Dites si chacune des affirmations suivantes est conforme à l'article sur Florence K, en répondant par oui ou par non et en citant mot pour mot le passage qui tranche. (a) À Gatineau, Florence K a terminé la première partie de son spectacle avec All Apologies. (b) À Québec, le spectacle commençait par un medley d'anciennes chansons. (c) Les nouvelles chansons sont presque toutes chantées en anglais.
*** TEXTE À EXAMINER
Le livre-témoignage Buena Vida, dans lequel Florence K racontait sans détour sa descente aux enfers, a eu un tel impact à sa parution l'automne dernier qu'on lui a proposé de monter un spectacle qui s'en inspirerait. La jeune femme a accepté de relever le défi, mais elle était loin de se douter d'où la mènerait cette nouvelle aventure artistique. Rencontre.

Jeudi dernier, à Gatineau, Florence K a bouclé la première partie de son nouveau spectacle en reprenant dans la pénombre All Apologies - la troublante chanson de Kurt Cobain, chanteur torturé du groupe Nirvana -, avec pour unique accompagnement la guitare d'Yves Desrosiers. Un moment très intense à la théâtralité accentuée par la sortie de scène de la chanteuse dont la voix s'éteignait progressivement à mesure qu'elle retraitait vers les coulisses.

Le surlendemain, à Québec, All Apologies était proposée en tout début de spectacle en lieu et place d'un « medley du passé » à saveur latine qui allait se retrouver au rappel. « C'est le fun de commencer avec All Apologies ; ça casse tellement avec tout ce que j'ai fait auparavant », nous a expliqué la jeune femme, rencontrée lundi à Montréal.

Voilà le genre de liberté que se permet Florence K dans ce spectacle qui constituera sans doute un tournant dans sa carrière.

En effet, pour la première fois - exception faite de son tout premier album enregistré devant public au Lion d'Or -, elle propose parmi les 20 chansons au programme une quinzaine d'inédites qui se retrouveront sur un album studio à paraître à l'automne.

De nouvelles chansons qui se démarquent de son répertoire parce qu'elle les chante presque toutes en français et qu'elles ne baignent pas systématiquement dans les rythmes latins auxquels Florence K nous a habitués.

DANS LA FOULÉE DU LIVRE

Quand son équipe lui a proposé de monter un spectacle dans la foulée du succès de son livre Buena Vida, Florence K a tout de suite accepté. « J'aime les défis », dit-elle spontanément. Mais la musicienne ne savait pas du tout où la mènerait cette nouvelle aventure qui va se poursuivre jusqu'en 2017.
******
*** EXTRAITS DES LIGNES
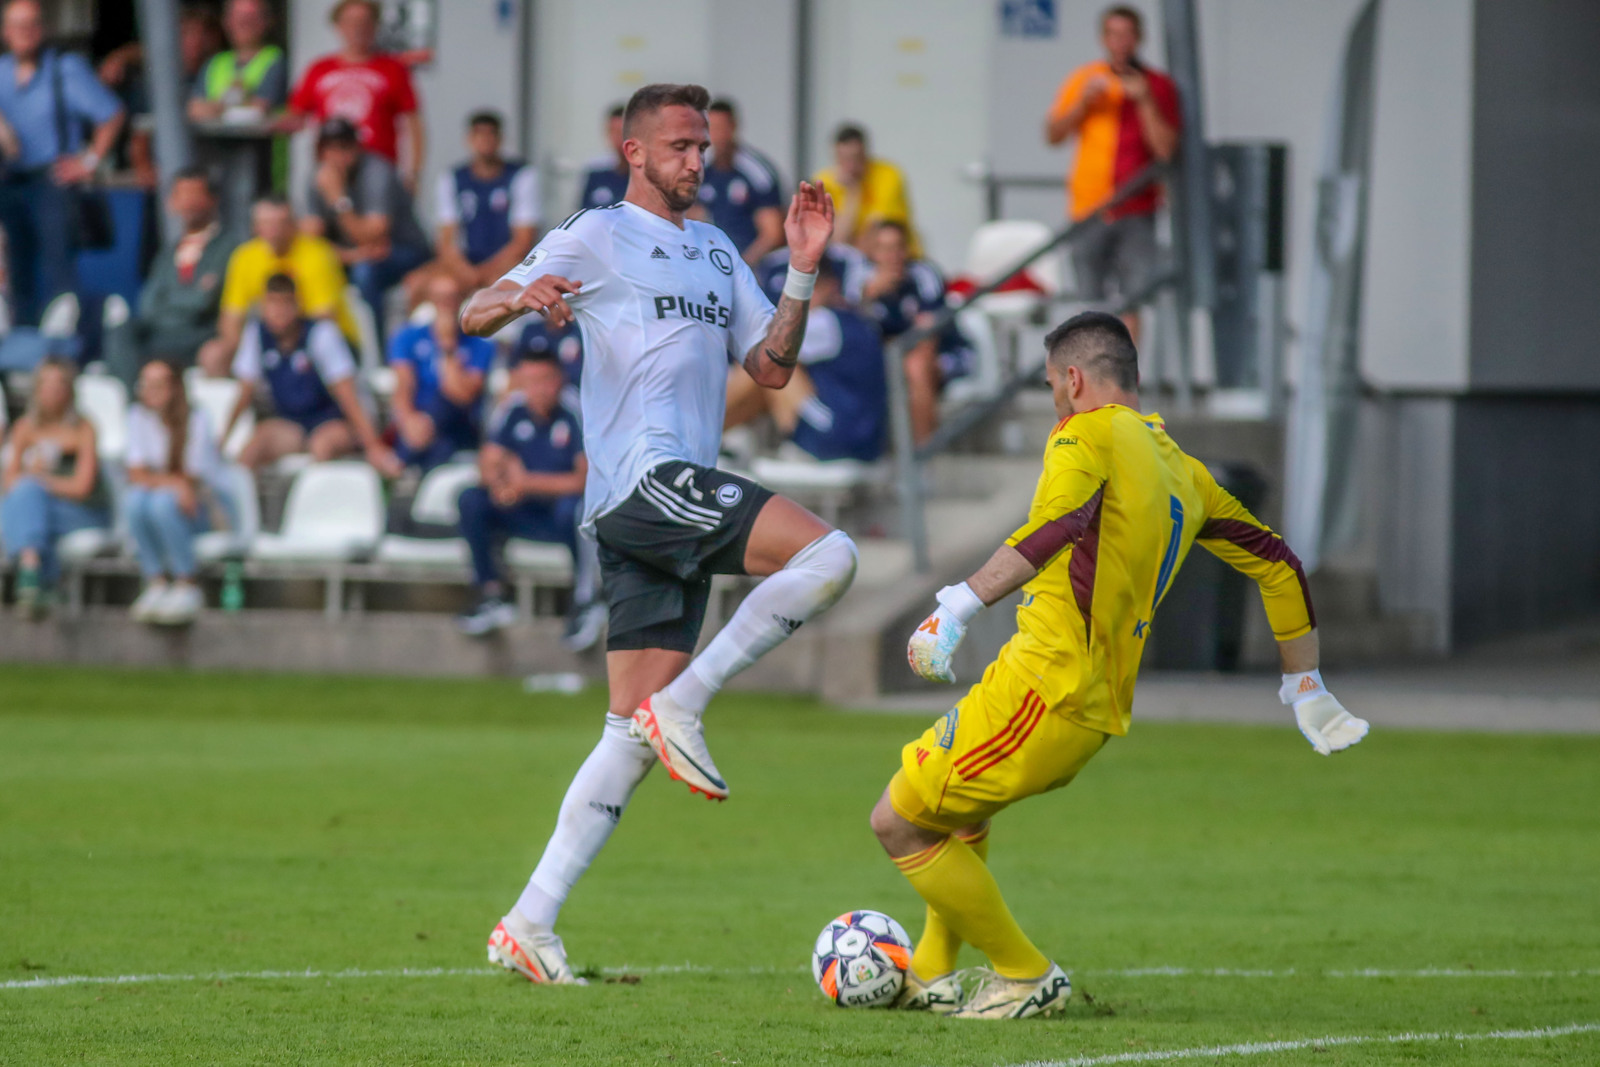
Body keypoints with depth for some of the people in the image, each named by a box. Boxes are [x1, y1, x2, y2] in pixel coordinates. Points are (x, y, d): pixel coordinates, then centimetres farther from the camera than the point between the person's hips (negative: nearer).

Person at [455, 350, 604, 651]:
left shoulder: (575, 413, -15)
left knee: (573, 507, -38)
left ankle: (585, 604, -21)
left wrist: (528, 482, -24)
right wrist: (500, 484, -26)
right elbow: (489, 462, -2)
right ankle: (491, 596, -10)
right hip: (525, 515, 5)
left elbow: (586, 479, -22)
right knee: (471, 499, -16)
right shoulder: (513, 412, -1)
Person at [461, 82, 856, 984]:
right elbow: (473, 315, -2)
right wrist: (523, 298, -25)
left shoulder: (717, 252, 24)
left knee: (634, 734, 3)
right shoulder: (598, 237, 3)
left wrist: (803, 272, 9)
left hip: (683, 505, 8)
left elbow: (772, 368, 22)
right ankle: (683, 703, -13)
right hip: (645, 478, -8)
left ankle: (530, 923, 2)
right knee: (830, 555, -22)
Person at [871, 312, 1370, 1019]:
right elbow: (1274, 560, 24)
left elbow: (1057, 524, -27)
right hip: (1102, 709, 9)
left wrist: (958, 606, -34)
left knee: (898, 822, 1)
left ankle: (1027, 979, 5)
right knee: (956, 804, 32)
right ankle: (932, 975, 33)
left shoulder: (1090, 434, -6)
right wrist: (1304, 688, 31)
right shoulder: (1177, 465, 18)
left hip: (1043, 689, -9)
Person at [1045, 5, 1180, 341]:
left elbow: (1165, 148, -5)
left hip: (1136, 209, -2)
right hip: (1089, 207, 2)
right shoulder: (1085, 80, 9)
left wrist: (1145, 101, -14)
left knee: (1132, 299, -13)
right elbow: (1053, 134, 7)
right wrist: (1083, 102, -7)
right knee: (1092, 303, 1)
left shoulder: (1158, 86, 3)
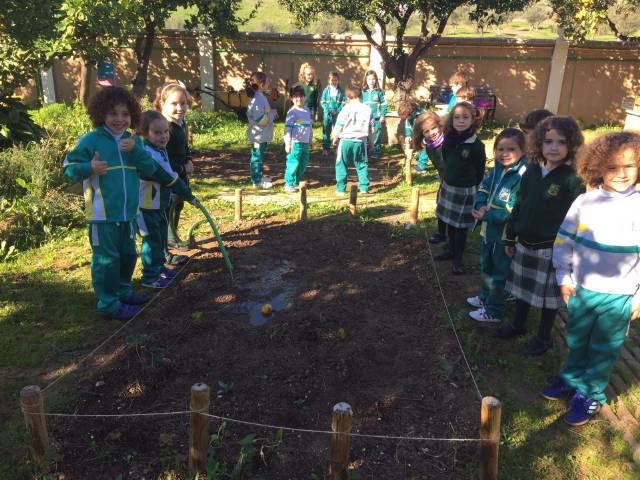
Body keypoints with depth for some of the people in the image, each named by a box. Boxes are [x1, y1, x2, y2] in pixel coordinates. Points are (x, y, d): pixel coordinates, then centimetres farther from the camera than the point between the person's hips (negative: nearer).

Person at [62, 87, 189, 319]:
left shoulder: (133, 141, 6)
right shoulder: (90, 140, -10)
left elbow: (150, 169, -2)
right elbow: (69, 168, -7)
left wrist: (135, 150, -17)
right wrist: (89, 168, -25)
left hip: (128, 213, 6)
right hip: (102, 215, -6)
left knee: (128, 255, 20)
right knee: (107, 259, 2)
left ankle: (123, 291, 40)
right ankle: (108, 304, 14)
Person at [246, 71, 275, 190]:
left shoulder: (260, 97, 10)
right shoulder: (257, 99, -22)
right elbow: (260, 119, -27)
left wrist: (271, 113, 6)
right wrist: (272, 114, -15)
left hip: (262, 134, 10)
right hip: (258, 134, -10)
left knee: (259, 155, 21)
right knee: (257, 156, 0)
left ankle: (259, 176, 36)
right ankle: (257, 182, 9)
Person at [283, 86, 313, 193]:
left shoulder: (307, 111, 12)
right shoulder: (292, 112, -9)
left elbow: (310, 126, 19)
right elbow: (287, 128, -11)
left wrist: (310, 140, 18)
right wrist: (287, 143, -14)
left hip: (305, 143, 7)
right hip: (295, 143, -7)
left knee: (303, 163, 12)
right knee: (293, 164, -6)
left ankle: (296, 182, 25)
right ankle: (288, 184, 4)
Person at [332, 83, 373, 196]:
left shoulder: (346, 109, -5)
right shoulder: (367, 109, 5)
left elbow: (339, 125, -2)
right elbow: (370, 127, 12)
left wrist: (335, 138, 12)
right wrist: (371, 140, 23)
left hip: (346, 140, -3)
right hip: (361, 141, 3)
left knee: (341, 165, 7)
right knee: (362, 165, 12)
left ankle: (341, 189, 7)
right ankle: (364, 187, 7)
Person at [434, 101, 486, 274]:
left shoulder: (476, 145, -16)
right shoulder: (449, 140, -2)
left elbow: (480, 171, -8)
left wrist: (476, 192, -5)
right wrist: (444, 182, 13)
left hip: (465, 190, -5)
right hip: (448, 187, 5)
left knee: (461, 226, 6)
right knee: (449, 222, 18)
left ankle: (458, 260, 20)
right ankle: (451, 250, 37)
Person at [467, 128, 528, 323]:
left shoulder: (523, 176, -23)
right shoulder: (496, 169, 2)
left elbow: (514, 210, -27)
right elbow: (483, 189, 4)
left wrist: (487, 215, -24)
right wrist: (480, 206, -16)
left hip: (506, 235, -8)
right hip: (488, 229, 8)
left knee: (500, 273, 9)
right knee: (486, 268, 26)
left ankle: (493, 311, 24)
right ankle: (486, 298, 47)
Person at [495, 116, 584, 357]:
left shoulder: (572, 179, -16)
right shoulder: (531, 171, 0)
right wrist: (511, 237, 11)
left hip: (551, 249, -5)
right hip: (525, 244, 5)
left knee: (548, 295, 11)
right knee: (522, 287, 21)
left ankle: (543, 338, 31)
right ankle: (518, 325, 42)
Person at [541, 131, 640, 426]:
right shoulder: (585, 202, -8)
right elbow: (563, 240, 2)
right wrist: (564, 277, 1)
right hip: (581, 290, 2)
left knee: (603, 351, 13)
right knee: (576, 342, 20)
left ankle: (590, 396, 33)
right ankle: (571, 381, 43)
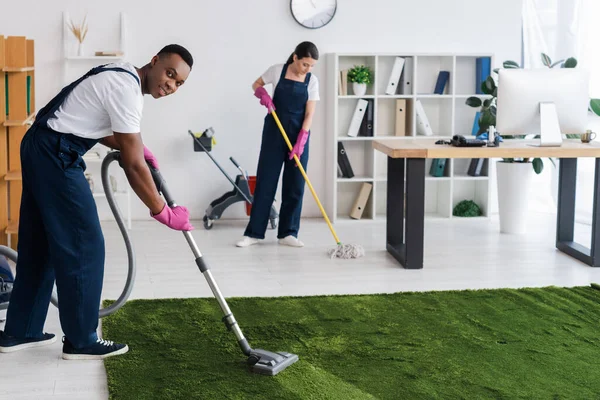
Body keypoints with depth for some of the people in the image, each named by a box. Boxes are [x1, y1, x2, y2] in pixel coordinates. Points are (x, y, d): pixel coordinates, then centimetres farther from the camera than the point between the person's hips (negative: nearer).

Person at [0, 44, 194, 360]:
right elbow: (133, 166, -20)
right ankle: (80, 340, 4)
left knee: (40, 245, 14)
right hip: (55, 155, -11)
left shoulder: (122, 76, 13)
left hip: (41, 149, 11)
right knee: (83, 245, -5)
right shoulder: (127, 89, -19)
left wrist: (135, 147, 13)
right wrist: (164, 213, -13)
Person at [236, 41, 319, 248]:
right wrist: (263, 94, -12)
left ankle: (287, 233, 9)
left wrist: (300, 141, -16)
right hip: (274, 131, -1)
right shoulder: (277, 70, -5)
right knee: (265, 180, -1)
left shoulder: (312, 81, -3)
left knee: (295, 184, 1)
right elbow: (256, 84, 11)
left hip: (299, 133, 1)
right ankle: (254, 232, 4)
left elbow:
******
■ **CORRIGÉ**:
(a) Oui : « Florence K a bouclé la première partie de son nouveau spectacle en reprenant dans la pénombre All Apologies ».
(b) Non : « All Apologies était proposée en tout début de spectacle ».
(c) Non : « elle les chante presque toutes en français ».